Fiji 4 await verdict in case that tests press freedoms
WELLINGTON, New Zealand (AP) — An opinion writer and three newspaper executives in Fiji are awaiting a judge's verdict Friday on sedition charges in a case that has major implications for press freedom in the South Pacific nation.
Each of the accused faces up to seven years in prison if convicted and the Fiji Times company, which has also been charged, could face a large fine. Many people consider the Fiji Times to be the last independent media voice in a country where many news outlets kowtow to the government.
It's not the first time the newspaper company has been the target of questionable charges. Five years ago, the Fiji Times was fined $170,000 and editor Fred Wesley was convicted and given a suspended jail sentence after the newspaper reprinted a story from New Zealand in which a soccer official questioned Fiji's judicial system.
The latest case, which comes during an election year, centers on an opinion piece written by Josaia Waqabaca, a former taxi driver and political activist. Waqabaca isn't employed by the newspaper and wasn't paid for his column, which he wrote for the Nai Lalakai, an indigenous-language newspaper that has a circulation of about 6,000 and is published once a week by the Fiji Times.
In his column, Waqabaca accused Muslims of historic crimes including invading foreign lands, rape and murder.
Two months after the column appeared, a senior government official complained to the police. Charging papers accuse Waqabaca of committing sedition by intentionally promoting "feelings of ill-will and hostility" between Muslims and non-Muslims in Fiji.
Hank Arts, the publisher of the Fiji Times, was also charged with sedition on the basis he oversaw the column's publication. Two others with oversight responsibilities were charged with aiding and abetting sedition: Anare Ravula, the editor of the weekly paper, and Wesley, the Fiji Times editor-in-chief.
The High Court earlier this month ordered the trial go ahead after dismissing an application by the men that they had no case to answer.
Fiji has a history of ethnic tension between the indigenous majority and the 37 percent of people whose ancestors came from India, typically as contract laborers brought over by the British in the 19th century.
A majority of indigenous Fijians identify as Christian, while those with Indian ancestry often identify as Hindu or Muslim.
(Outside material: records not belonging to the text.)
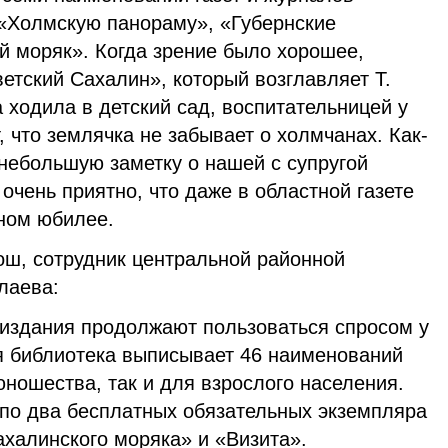
«Холмскую панораму», «Губернские
й моряк». Когда зрение было хорошее,
етский Сахалин», который возглавляет Т.
 ходила в детский сад, воспитательницей у
, что землячка не забывает о холмчанах. Как-
 небольшую заметку о нашей с супругой
очень приятно, что даже в областной газете
ном юбилее.
ш, сотрудник центральной районной
лаева:
 издания продолжают пользоваться спросом у
я библиотека выписывает 46 наименований
 юношества, так и для взрослого населения.
 по два бесплатных обязательных экземпляра
халинского моряка» и «Визита».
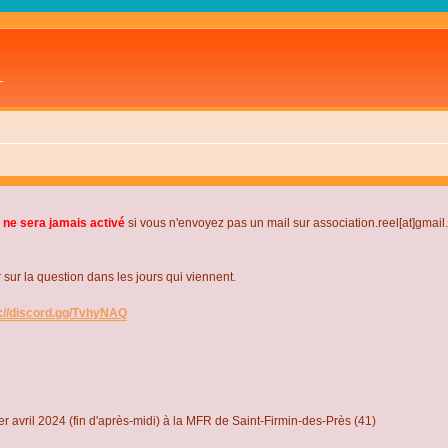
L
 ne sera jamais activé
si vous n'envoyez pas un mail sur association.reel[at]gmai
r la question dans les jours qui viennent.
s://discord.gg/TvhyNAQ
r avril 2024 (fin d'après-midi) à la MFR de Saint-Firmin-des-Près (41)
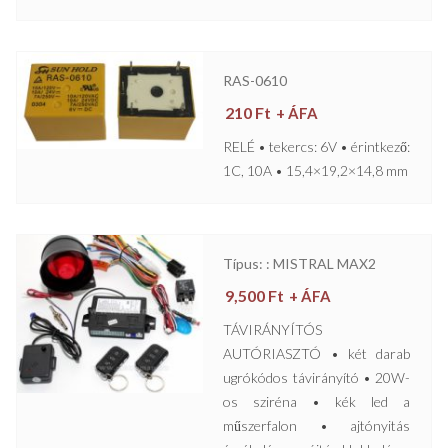
RAS-0610
210
Ft
+ ÁFA
RELÉ • tekercs: 6V • érintkező:
1C, 10A • 15,4×19,2×14,8 mm
Típus: : MISTRAL MAX2
9,500
Ft
+ ÁFA
TÁVIRÁNYÍTÓS
AUTÓRIASZTÓ • két darab
ugrókódos távirányító • 20W-
os sziréna • kék led a
műszerfalon • ajtónyitás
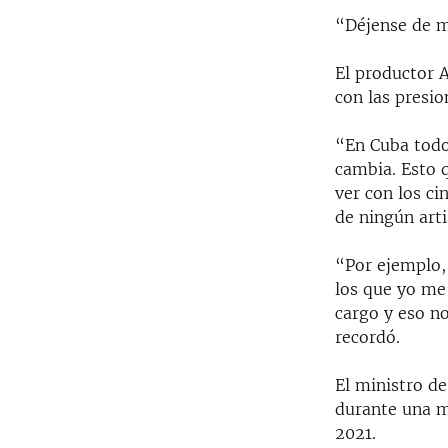
“Déjense de m
El productor 
con las presio
“En Cuba todo
cambia. Esto 
ver con los c
de ningún arti
“Por ejemplo,
los que yo me
cargo y eso n
recordó.
El ministro d
durante una ma
2021.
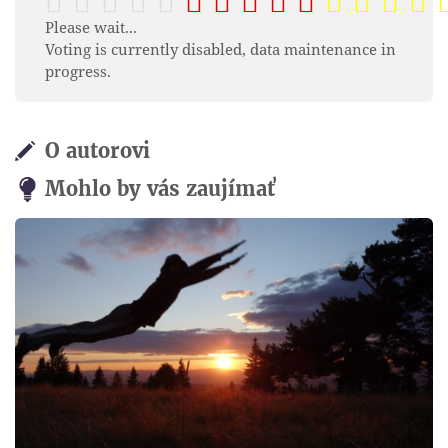
Please wait...
Voting is currently disabled, data maintenance in
progress.
O autorovi
Mohlo by vás zaujímať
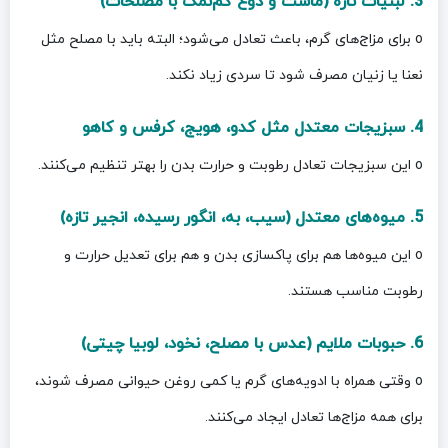
3. لبنیات تازه (ماست و دوغ کم‌نمک با مصلحات)
o برای مزاج‌های گرم، باعث تعادل می‌شود؛ البته باید با مصلح مثل
نعنا یا زنیان مصرف شود تا سردی زیاد نکند.
4. سبزیجات معتدل مثل کدو، هویج، کرفس و کاهو
o این سبزیجات تعادل رطوبت و حرارت بدن را بهتر تنظیم می‌کنند.
5. میوه‌های معتدل (سیب، به، انگور رسیده، انجیر تازه)
o این میوه‌ها هم برای پاکسازی بدن و هم برای تعدیل حرارت و
رطوبت مناسب هستند.
6. حبوبات ملایم (عدس با مصلح، نخود، لوبیا چیتی)
o وقتی همراه با ادویه‌های گرم یا کمی روغن حیوانی مصرف شوند،
برای همه مزاج‌ها تعادل ایجاد می‌کنند.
Overall, Muslims account for 6 percent of Fiji's population.
Responding to questions from The Associated Press about the government's perceived involvement in the case, government spokesman Halitesh Datt wrote: "Please note Fiji has an independent judiciary and all prosecution matters are determined by the independent director of public prosecutions."
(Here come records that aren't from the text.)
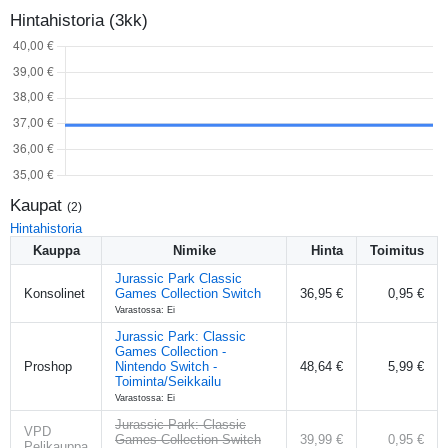
Hintahistoria (3kk)
Kaupat
(
2
)
Hintahistoria
Kauppa
Nimike
Hinta
Toimitus
Jurassic Park Classic
Konsolinet
Games Collection Switch
36,95 €
0,95 €
Varastossa: Ei
Jurassic Park: Classic
Games Collection -
Proshop
Nintendo Switch -
48,64 €
5,99 €
Toiminta/Seikkailu
Varastossa: Ei
Jurassic Park: Classic
VPD
Games Collection Switch
39,99 €
0,95 €
Pelikauppa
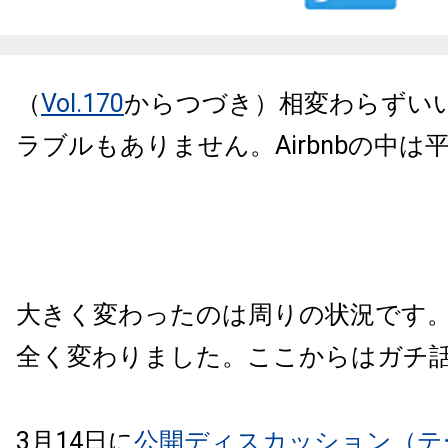
（
Vol.170
からつづき）相変わらずい
ラブルもありません。Airbnbの中は
大きく変わったのは周りの状況です。
全く変わりました。ここからはガチ
3月14日に
公開ディスカッション（テ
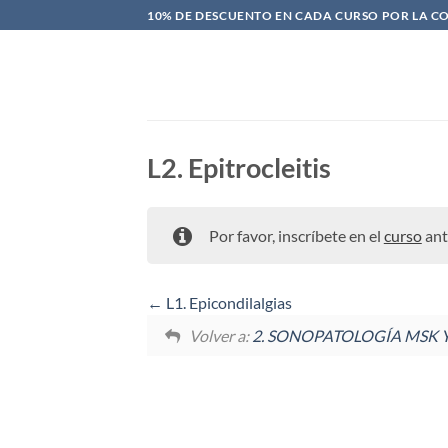
Saltar
10% DE DESCUENTO EN CADA CURSO POR LA C
al
contenido
L2. Epitrocleitis
Por favor, inscríbete en el
curso
ant
L1. Epicondilalgias
Volver a:
2. SONOPATOLOGÍA MSK Y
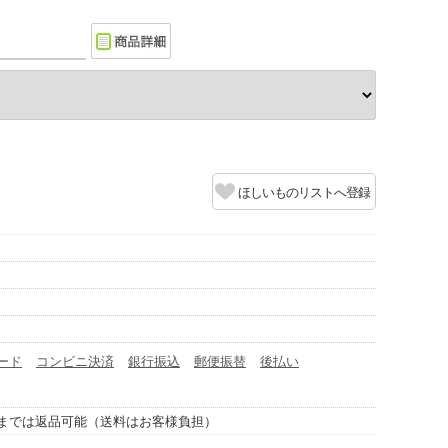
ほしいものリストへ登録
ード
コンビニ決済
銀行振込
郵便振替
後払い
までは返品可能（送料はお客様負担）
Datt said the government wouldn't comment further while the case was ongoing. Arts also declined to comment ahead of the judge's verdicts.
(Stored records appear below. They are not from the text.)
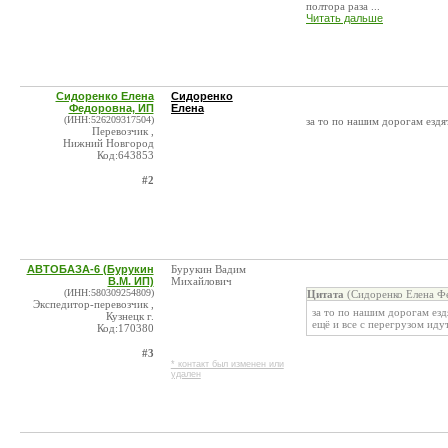
полтора раза ...
Читать дальше
Сидоренко Елена
Сидоренко
Федоровна, ИП
Елена
(ИНН:526209317504)
за то по нашим дорогам ездя
Перевозчик ,
Нижний Новгород
Код:643853
#2
АВТОБАЗА-6 (Бурукин
Бурукин Вадим
В.М. ИП)
Михайлович
(ИНН:580309254809)
Цитата
(Сидоренко Елена Фе
Экспедитор-перевозчик ,
за то по нашим дорогам езд
Кузнецк г.
ещё и все с перегрузом иду
Код:170380
#3
* контакт был изменен или
удален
Amnesty International last year said that while the column in the weekly paper was distasteful, it wasn't written by a Fiji Times staffer and wasn't endorsed by the newspaper company. The rights group said Fiji authorities were using a crude tactic to try to intimidate and silence the newspaper.
Jon Fraenkel, a professor of comparative politics at New Zealand's Victoria University of Wellington, said the case was part of a pattern of government interference.
"They've been attacking the press in Fiji for a long time," he said.
Fraenkel said it began after Prime Minister Voreqe Bainimarama seized power in a 2006 coup. From 2009 until 2011, the regime installed censors at news outlets, including the Fiji Times, to control what was being printed and broadcast.
Bainimarama imposed his own constitution on the country in 2013. A year later, he held democratic elections and won, retaining power while also gaining international legitimacy.
In recent years, the government has stopped placing ads in the Fiji Times, while continuing to place them in the Fiji Sun, a rival newspaper that Fraenkel described as "effusive in its support" of the government.
Bainimarama plans to contest this year's election in the nation of 900,000, which is a popular tourist destination known for its idyllic beaches. Fraenkel said the government's sway over the press means that in the run up to the polls "dissenting voices don't get an airing."
New Zealand officials confirmed that they've been providing consular assistance to Arts, who is a national of both countries. The 69-year-old first moved to Fiji from New Zealand more than 25 years ago to help set up a television station.
Since being charged, Arts has been free but living under certain bail conditions. Last year, a judge denied an application from him to travel to New Zealand to attend his stepdaughter's wedding and undergo a medical review.
During the sedition trial, the lawyer for Arts and Wesley said the two executives knew nothing at all about the contentious column until the day they were arrested.
"A man cannot be guilty of a crime if he has not done anything wrong," lawyer Marc Corlett told the court, according to the Fiji Times.